Extracted data entries:
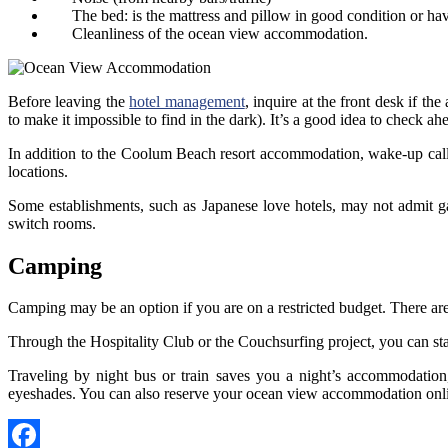
The bed: is the mattress and pillow in good condition or ha
Cleanliness of the ocean view accommodation.
Before leaving the
hotel management
, inquire at the front desk if t
to make it impossible to find in the dark). It’s a good idea to check ahe
In addition to the Coolum Beach resort accommodation, wake-up calls 
locations.
Some establishments, such as Japanese love hotels, may not admit ga
switch rooms.
Camping
Camping may be an option if you are on a restricted budget. There are
Through the Hospitality Club or the Couchsurfing project, you can sta
Traveling by night bus or train saves you a night’s accommodatio
eyeshades. You can also reserve your ocean view accommodation online,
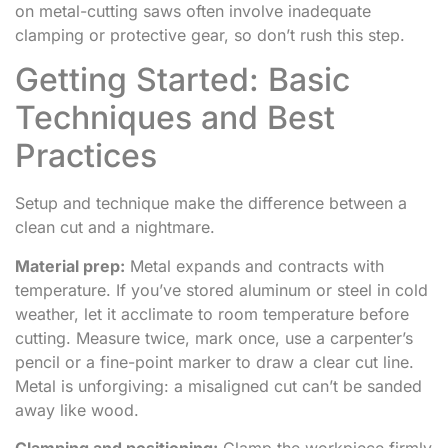
on metal-cutting saws often involve inadequate
clamping or protective gear, so don’t rush this step.
Getting Started: Basic
Techniques and Best
Practices
Setup and technique make the difference between a
clean cut and a nightmare.
Material prep:
Metal expands and contracts with
temperature. If you’ve stored aluminum or steel in cold
weather, let it acclimate to room temperature before
cutting. Measure twice, mark once, use a carpenter’s
pencil or a fine-point marker to draw a clear cut line.
Metal is unforgiving: a misaligned cut can’t be sanded
away like wood.
Clamping and positioning:
Clamp the workpiece firmly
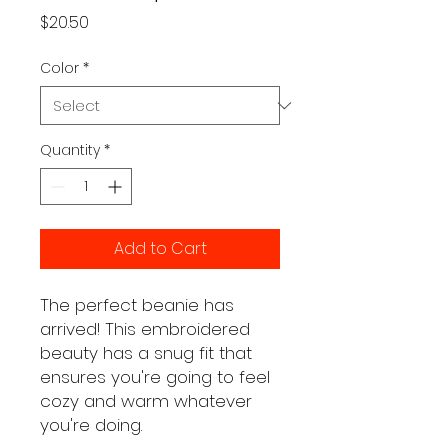
Price
$20.50
Color
*
Quantity
*
Add to Cart
The perfect beanie has 
arrived! This embroidered 
beauty has a snug fit that 
ensures you're going to feel 
cozy and warm whatever 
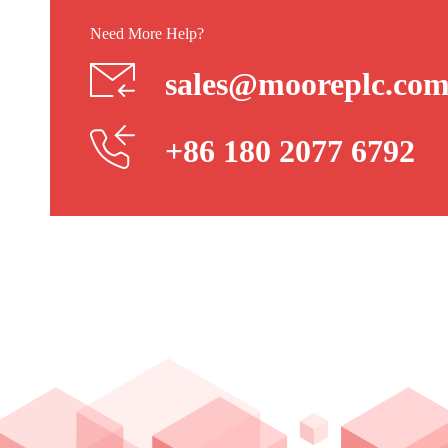
Need More Help?
sales@mooreplc.co
+86 180 2077 6792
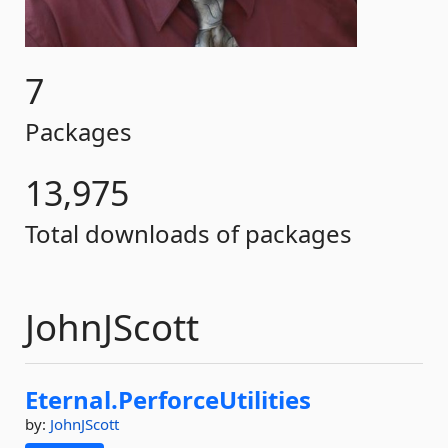
7
Packages
13,975
Total downloads of packages
JohnJScott
Eternal.
PerforceUtilities
by:
JohnJScott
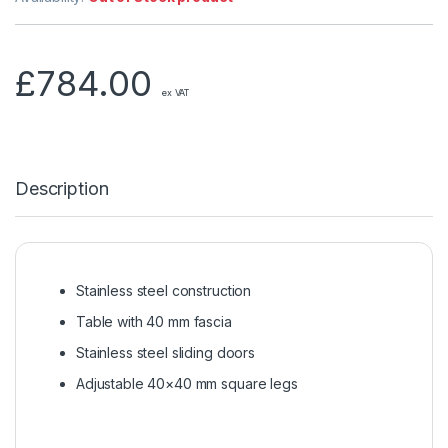
£
784.00
ex VAT
Description
Stainless steel construction
Table with 40 mm fascia
Stainless steel sliding doors
Adjustable 40×40 mm square legs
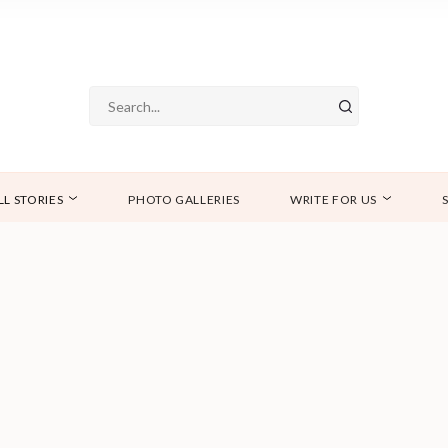
LL STORIES
PHOTO GALLERIES
WRITE FOR US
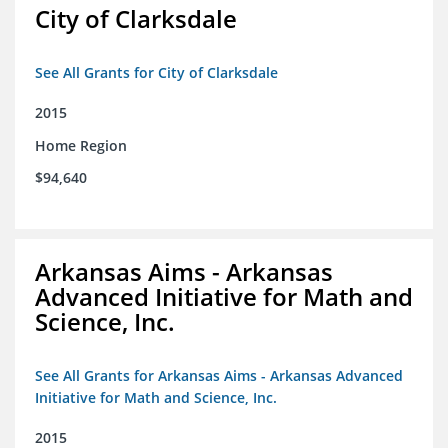
City of Clarksdale
See All Grants for City of Clarksdale
2015
Home Region
$94,640
Arkansas Aims - Arkansas
Advanced Initiative for Math and
Science, Inc.
See All Grants for Arkansas Aims - Arkansas Advanced
Initiative for Math and Science, Inc.
2015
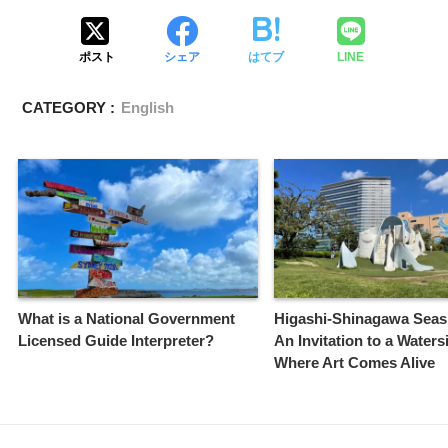
ポスト
シェア
はてブ
LINE
CATEGORY :
English
What is a National Government
Higashi-Shinagawa Seas
Licensed Guide Interpreter?
An Invitation to a Waters
Where Art Comes Alive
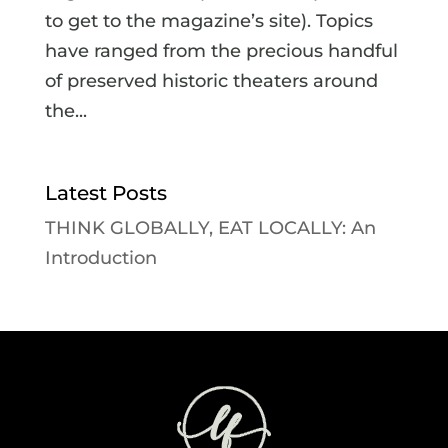
to get to the magazine’s site). Topics
have ranged from the precious handful
of preserved historic theaters around
the...
Latest Posts
THINK GLOBALLY, EAT LOCALLY: An
Introduction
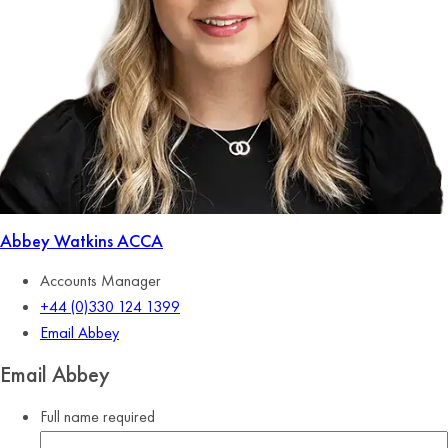
Abbey Watkins
ACCA
Accounts Manager
+44 (0)330 124 1399
Email Abbey
Email Abbey
Full name
required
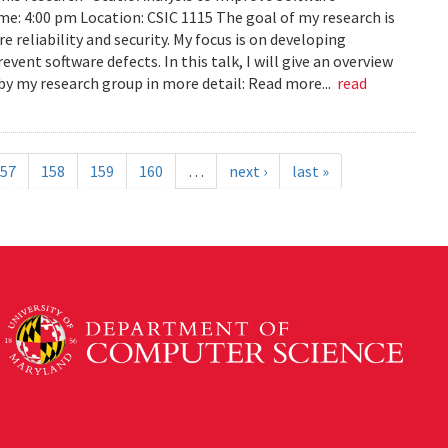
ime: 4:00 pm Location: CSIC 1115 The goal of my research is
reliability and security. My focus is on developing
ent software defects. In this talk, I will give an overview
s by my research group in more detail: Read more...
read
57
158
159
160
…
next ›
last »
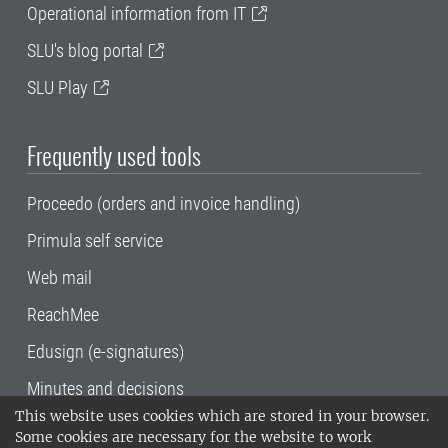
Operational information from IT
SLU's blog portal
SLU Play
Frequently used tools
Proceedo (orders and invoice handling)
Primula self service
Web mail
ReachMee
Edusign (e-signatures)
Minutes and decisions
This website uses cookies which are stored in your browser.
SLU, the Swedish University of Agricultural
Some cookies are necessary for the website to work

▶ **Your objective**
Transcribe the records word for word and include no pictures.

▶ **Solution for this task**
The bed: is the mattress and pillow in good condition or ha
Cleanliness of the ocean view accommodation.
Before leaving the
hotel management
, inquire at the front desk if t
to make it impossible to find in the dark). It’s a good idea to check ahe
In addition to the Coolum Beach resort accommodation, wake-up calls 
locations.
Some establishments, such as Japanese love hotels, may not admit ga
switch rooms.
Camping
Camping may be an option if you are on a restricted budget. There are
Through the Hospitality Club or the Couchsurfing project, you can sta
Traveling by night bus or train saves you a night’s accommodatio
eyeshades. You can also reserve your ocean view accommodation online,
on metal-cutting saws often involve inadequate
clamping or protective gear, so don’t rush this step.
Getting Started: Basic
Techniques and Best
Practices
Setup and technique make the difference between a
clean cut and a nightmare.
Material prep:
Metal expands and contracts with
temperature. If you’ve stored aluminum or steel in cold
weather, let it acclimate to room temperature before
cutting. Measure twice, mark once, use a carpenter’s
pencil or a fine-point marker to draw a clear cut line.
Metal is unforgiving: a misaligned cut can’t be sanded
away like wood.
Clamping and positioning:
Clamp the workpiece firmly
Price
$20.50
Color
*
Quantity
*
Add to Cart
The perfect beanie has 
arrived! This embroidered 
beauty has a snug fit that 
ensures you're going to feel 
cozy and warm whatever 
Need More Help?
sales@mooreplc.co
+86 180 2077 6792
7
Packages
13,975
Total downloads of packages
JohnJScott
Eternal.
PerforceUtilities
by:
JohnJScott
£
784.00
ex VAT
Description
Stainless steel construction
Table with 40 mm fascia
Stainless steel sliding doors
Adjustable 40×40 mm square legs
LL STORIES
PHOTO GALLERIES
WRITE FOR US
City of Clarksdale
See All Grants for City of Clarksdale
2015
Home Region
$94,640
Arkansas Aims - Arkansas
Advanced Initiative for Math and
Science, Inc.
See All Grants for Arkansas Aims - Arkansas Advanced
Initiative for Math and Science, Inc.
2015
ポスト
シェア
はてブ
LINE
CATEGORY :
English
What is a National Government
Higashi-Shinagawa Seas
Licensed Guide Interpreter?
An Invitation to a Waters
Where Art Comes Alive
to get to the magazine’s site). Topics
have ranged from the precious handful
of preserved historic theaters around
the...
Latest Posts
THINK GLOBALLY, EAT LOCALLY: An
Introduction
Abbey Watkins
ACCA
Accounts Manager
+44 (0)330 124 1399
Email Abbey
Email Abbey
Full name
required
ime: 4:00 pm Location: CSIC 1115 The goal of my research is
reliability and security. My focus is on developing
ent software defects. In this talk, I will give an overview
s by my research group in more detail: Read more...
read
57
158
159
160
…
next ›
last »
Operational information from IT
SLU's blog portal
SLU Play
Frequently used tools
Proceedo (orders and invoice handling)
Primula self service
Web mail
ReachMee
Edusign (e-signatures)
Minutes and decisions
This website uses cookies which are stored in your browser.
SLU, the Swedish University of Agricultural
Some cookies are necessary for the website to work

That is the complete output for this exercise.